When I hear this, I immediately think longer growing seasons in cold climates plus less impact in already warm climates = more food worldwide. It strikes me that since the climate models tend to spit out warming not only world wide but by area of the world, it would be fairly easy to translate this into an estimate of net impact on food production. This seems to be such an obvious area of study that I can only assume it has been done, and, since we have not heard about it, that the answer from global warming was "increased food production". Since this conclusion neither supports scary headlines, increased grant money, or the anti-growth agenda, no one really talks about it or studies it much. I would bet that if I took all the studies and grants today aimed at quantifying the impact of global warming, more than 95% of the work, maybe 100% of the work, would be aimed solely at negative impacts, studiously ignoring any positive counter-veiling effects.
I often get looks from global warming advocates like I am from Mars when I suggest work needs to be done to figure out how bad warming is, or even if it is really that bad at all. I have learned that there are typically two reasons for this reaction:
- I am talking to one of the anti-growth types, for whom the global warming issue is but a means to the end of growth limitation. These folks need global warming to be BAD as a fundamental premise, not as something that can be fact-checked. They cannot have people questioning that global warming is the ultimate bad thing that trumps everything else anymore than the Catholic Church can have folks start to question the fallibility of the Pope.

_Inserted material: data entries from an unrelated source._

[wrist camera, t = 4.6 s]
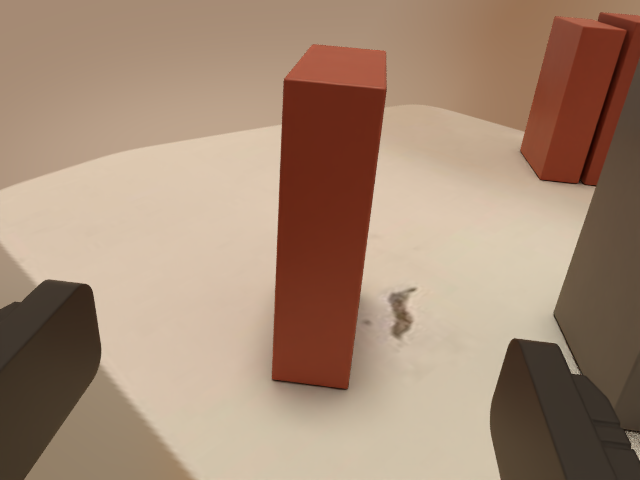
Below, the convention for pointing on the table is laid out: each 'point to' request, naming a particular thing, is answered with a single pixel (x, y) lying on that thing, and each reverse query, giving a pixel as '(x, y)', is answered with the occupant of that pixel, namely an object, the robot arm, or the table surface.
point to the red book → (325, 209)
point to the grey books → (610, 274)
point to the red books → (580, 96)
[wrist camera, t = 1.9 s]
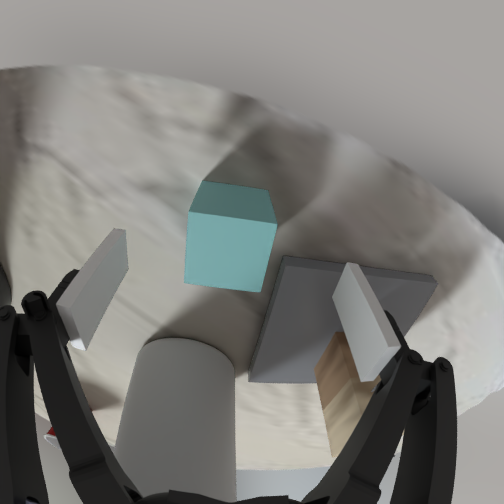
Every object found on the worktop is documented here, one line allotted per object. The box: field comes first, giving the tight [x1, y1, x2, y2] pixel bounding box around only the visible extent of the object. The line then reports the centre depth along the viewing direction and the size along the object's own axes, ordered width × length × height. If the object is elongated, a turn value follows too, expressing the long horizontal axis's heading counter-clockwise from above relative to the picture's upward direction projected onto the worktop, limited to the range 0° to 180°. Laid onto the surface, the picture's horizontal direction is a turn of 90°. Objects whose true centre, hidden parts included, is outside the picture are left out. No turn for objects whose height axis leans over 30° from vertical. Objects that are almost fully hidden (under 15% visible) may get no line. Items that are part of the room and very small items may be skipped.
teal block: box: [184, 181, 278, 292], centre depth 19 cm, size 5×5×6 cm
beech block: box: [323, 375, 404, 457], centre depth 21 cm, size 7×7×6 cm
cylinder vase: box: [114, 338, 237, 502], centre depth 21 cm, size 12×12×25 cm
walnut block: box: [314, 332, 379, 410], centre depth 26 cm, size 7×7×6 cm
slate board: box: [248, 256, 438, 383], centre depth 28 cm, size 18×18×2 cm
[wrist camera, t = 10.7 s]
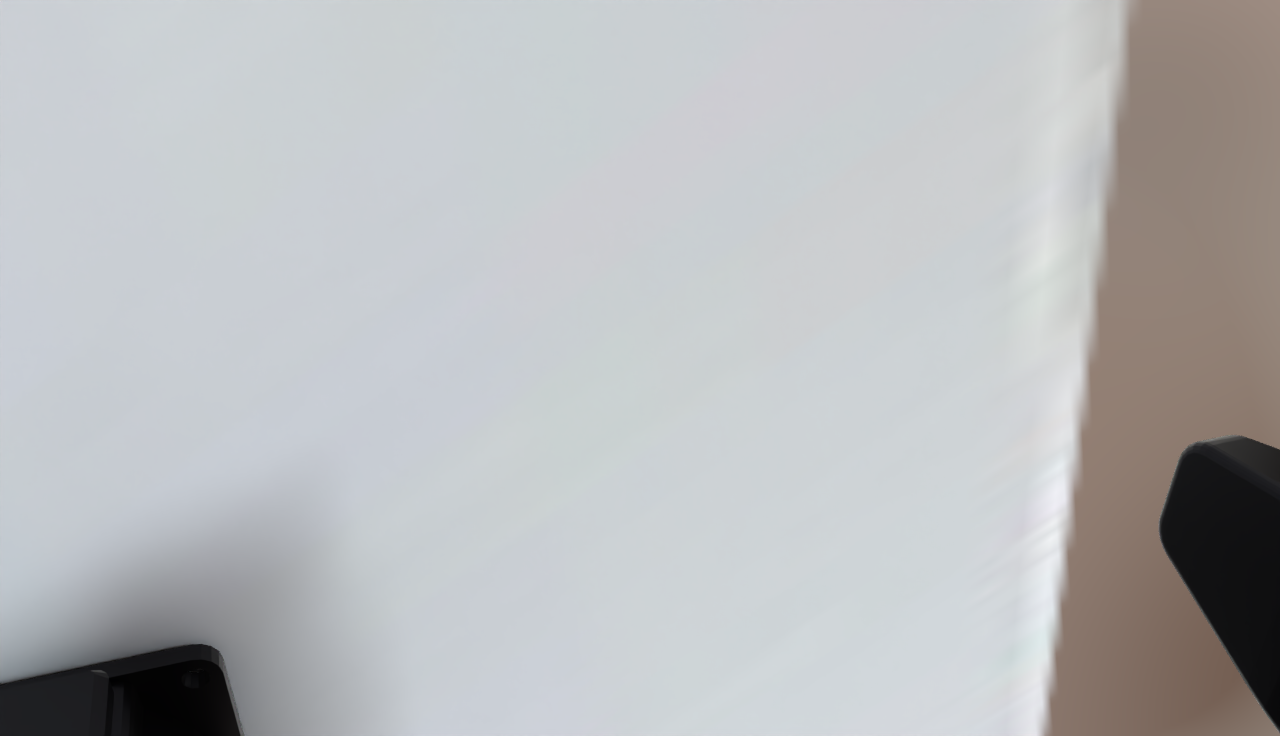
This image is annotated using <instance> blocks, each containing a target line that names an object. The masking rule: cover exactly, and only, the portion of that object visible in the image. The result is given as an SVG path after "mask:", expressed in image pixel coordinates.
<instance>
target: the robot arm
mask: <svg viewBox="0 0 1280 736" xmlns="http://www.w3.org/2000/svg"><path fill="white" fill-rule="evenodd" d="M1159 535H1160V540H1161V543H1162V546H1163V549H1164V551H1165V552H1166V554H1167V556H1168V557H1169V559H1170V561H1171V563H1172V564H1173V565H1174V567H1175V569H1176V570H1177V572H1178V574H1179V575H1180V577H1181V579H1182V580H1183V582H1184V584H1185V585H1186V587H1187V589H1188V590H1189V592H1190V593H1191V595H1192V597H1193V598H1194V600H1195V601H1196V603H1197V605H1198V606H1199V608H1200V610H1201V611H1202V613H1203V615H1204V616H1205V618H1206V619H1207V621H1208V623H1209V624H1210V626H1211V628H1212V629H1213V631H1214V632H1215V634H1216V636H1217V637H1218V639H1219V641H1220V642H1221V644H1222V645H1223V647H1224V649H1225V650H1226V652H1227V654H1228V655H1229V657H1230V658H1231V660H1232V662H1233V663H1234V665H1235V666H1236V668H1237V670H1238V672H1239V673H1240V675H1241V676H1242V678H1243V680H1244V681H1245V683H1246V684H1247V686H1248V687H1249V689H1250V691H1251V692H1252V694H1253V695H1254V697H1255V698H1256V700H1257V701H1258V703H1259V704H1260V706H1261V708H1262V709H1263V711H1264V712H1265V713H1266V715H1267V716H1268V718H1269V719H1270V720H1271V722H1272V723H1273V724H1274V726H1275V727H1276V729H1277V730H1278V731H1279V733H1280V450H1279V449H1277V448H1274V447H1272V446H1269V445H1266V444H1263V443H1260V442H1258V441H1255V440H1253V439H1249V438H1247V437H1244V436H1238V435H1227V436H1222V437H1218V438H1213V439H1208V440H1203V441H1199V442H1195V443H1193V444H1191V445H1189V446H1188V447H1187V448H1186V449H1185V450H1184V451H1183V452H1182V454H1181V456H1180V458H1179V460H1178V463H1177V466H1176V469H1175V472H1174V476H1173V478H1172V482H1171V485H1170V488H1169V491H1168V494H1167V497H1166V500H1165V503H1164V506H1163V509H1162V512H1161V515H1160V519H1159ZM192 669H202V670H204V671H201V672H199V673H190V672H187V671H190V670H192ZM0 736H244V733H243V729H242V726H241V722H240V718H239V715H238V711H237V707H236V704H235V700H234V696H233V693H232V689H231V685H230V682H229V678H228V674H227V671H226V667H225V664H224V660H223V657H222V655H221V654H220V652H219V651H218V650H217V649H215V648H213V647H212V646H208V645H203V644H197V645H188V646H183V647H179V648H174V649H169V650H164V651H160V652H155V653H150V654H146V655H141V656H136V657H132V658H127V659H122V660H117V661H113V662H108V663H103V664H99V665H94V666H89V667H84V668H80V669H75V670H70V671H66V672H61V673H56V674H52V675H47V676H42V677H37V678H33V679H28V680H23V681H19V682H14V683H9V684H4V685H0Z"/></svg>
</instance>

- I am talking to an environmentalists who considers man's impact impact on earth as bad, period. It is almost an aesthetic point of view, that it is fundamentally upsetting to see man changing the earth in such a measurable way, irregardless of whether the change affects man negatively. These are the same folks with whom you cannot argue about caribou in ANWR. They don't oppose ANWR drilling because they honestly think the caribou will be hurt, but because they like the notion that there is a bunch of land somewhere that man is not touching
By the way, though I know this will really mark me as an environmental Luddite, does anyone really believe that in 100 years, if we've really screwed ourselves by making things too hot, that we couldn't find a drastic way to cool the place off? Krakatoa's eruption put enough dust in the air to cool the world for a decade. The world, unfortunately, has a lot of devices that go bang laying around that I bet we could employ to good effect if we needed to put some dust in the stratosphere to cool ourselves off. Yeah, I am sure that there are hidden problems here but isn't it interesting that NO ONE in global warming, inc. ever discusses any option for solving warming except shutting down the world's economies?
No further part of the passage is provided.